◆ HOW TO COMPLETE THIS TASK
Pull out every line of the listing below where "DWIDTH" appears.

◆ RECORDS FOR THE TASK
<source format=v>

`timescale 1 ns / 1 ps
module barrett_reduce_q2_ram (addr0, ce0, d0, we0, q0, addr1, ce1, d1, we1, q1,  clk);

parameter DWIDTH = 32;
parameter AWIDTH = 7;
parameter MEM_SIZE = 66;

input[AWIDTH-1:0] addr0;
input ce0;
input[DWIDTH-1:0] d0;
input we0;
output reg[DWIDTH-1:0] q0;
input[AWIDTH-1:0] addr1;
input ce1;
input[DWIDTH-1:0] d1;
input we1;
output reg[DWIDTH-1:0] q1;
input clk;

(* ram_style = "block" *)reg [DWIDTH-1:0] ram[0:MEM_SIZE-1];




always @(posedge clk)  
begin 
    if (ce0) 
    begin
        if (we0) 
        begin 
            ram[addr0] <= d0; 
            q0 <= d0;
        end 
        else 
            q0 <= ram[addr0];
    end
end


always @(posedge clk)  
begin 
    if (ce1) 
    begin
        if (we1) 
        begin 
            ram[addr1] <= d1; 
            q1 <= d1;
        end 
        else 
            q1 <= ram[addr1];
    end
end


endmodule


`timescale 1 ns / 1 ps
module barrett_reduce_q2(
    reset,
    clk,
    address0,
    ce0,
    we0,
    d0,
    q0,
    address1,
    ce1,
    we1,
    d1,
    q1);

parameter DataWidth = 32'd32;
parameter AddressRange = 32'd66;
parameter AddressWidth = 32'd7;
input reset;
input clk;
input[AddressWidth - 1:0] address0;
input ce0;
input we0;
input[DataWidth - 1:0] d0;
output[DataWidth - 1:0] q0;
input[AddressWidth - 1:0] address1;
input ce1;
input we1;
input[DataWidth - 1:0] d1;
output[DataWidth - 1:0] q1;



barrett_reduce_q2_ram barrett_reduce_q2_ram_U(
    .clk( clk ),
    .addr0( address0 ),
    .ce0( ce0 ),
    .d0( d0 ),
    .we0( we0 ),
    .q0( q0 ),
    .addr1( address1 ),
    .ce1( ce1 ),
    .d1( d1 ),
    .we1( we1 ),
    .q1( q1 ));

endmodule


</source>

* * *

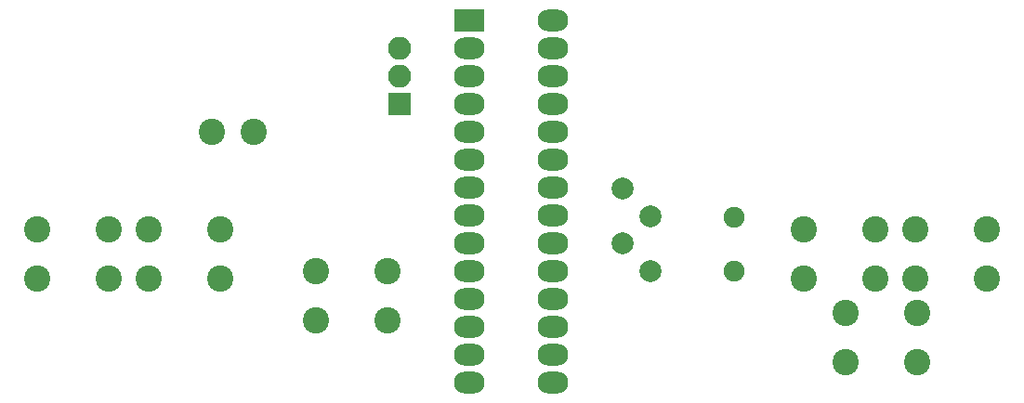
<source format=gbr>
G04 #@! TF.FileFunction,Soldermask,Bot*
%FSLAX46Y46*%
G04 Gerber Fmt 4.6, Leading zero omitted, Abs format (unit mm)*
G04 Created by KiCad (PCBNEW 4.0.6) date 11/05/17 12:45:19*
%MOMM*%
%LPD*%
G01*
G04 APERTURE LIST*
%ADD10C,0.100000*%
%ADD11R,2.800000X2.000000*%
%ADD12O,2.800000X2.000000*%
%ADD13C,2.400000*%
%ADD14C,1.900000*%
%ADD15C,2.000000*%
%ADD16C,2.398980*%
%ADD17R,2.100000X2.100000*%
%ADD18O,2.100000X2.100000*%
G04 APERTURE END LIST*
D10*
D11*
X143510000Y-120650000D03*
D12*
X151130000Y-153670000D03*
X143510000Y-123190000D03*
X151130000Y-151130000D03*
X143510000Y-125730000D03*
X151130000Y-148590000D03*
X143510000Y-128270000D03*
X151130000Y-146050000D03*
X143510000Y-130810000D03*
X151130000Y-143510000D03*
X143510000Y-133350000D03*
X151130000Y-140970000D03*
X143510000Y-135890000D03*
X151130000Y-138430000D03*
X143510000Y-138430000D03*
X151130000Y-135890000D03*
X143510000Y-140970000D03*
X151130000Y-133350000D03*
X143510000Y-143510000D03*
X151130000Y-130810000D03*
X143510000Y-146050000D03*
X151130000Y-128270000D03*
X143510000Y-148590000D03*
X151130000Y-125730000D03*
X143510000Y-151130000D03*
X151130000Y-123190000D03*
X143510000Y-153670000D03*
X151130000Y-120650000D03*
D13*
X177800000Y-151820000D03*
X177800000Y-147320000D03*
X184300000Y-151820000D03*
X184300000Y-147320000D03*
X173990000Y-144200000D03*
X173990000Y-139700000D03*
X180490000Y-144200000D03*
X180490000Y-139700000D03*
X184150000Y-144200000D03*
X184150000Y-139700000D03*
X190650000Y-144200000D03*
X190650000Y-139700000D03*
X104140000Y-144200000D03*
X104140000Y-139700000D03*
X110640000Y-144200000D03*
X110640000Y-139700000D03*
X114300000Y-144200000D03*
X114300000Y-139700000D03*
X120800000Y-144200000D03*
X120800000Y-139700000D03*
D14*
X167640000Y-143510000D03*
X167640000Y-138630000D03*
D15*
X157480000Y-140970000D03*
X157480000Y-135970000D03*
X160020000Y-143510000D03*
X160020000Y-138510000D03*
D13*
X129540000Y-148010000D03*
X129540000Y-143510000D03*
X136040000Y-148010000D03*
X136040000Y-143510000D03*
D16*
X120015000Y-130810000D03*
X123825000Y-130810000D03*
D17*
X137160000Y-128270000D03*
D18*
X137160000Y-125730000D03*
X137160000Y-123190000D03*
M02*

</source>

◆ EXPECTED ANSWER
parameter DWIDTH = 32;
input[DWIDTH-1:0] d0;
output reg[DWIDTH-1:0] q0;
input[DWIDTH-1:0] d1;
output reg[DWIDTH-1:0] q1;
(* ram_style = "block" *)reg [DWIDTH-1:0] ram[0:MEM_SIZE-1];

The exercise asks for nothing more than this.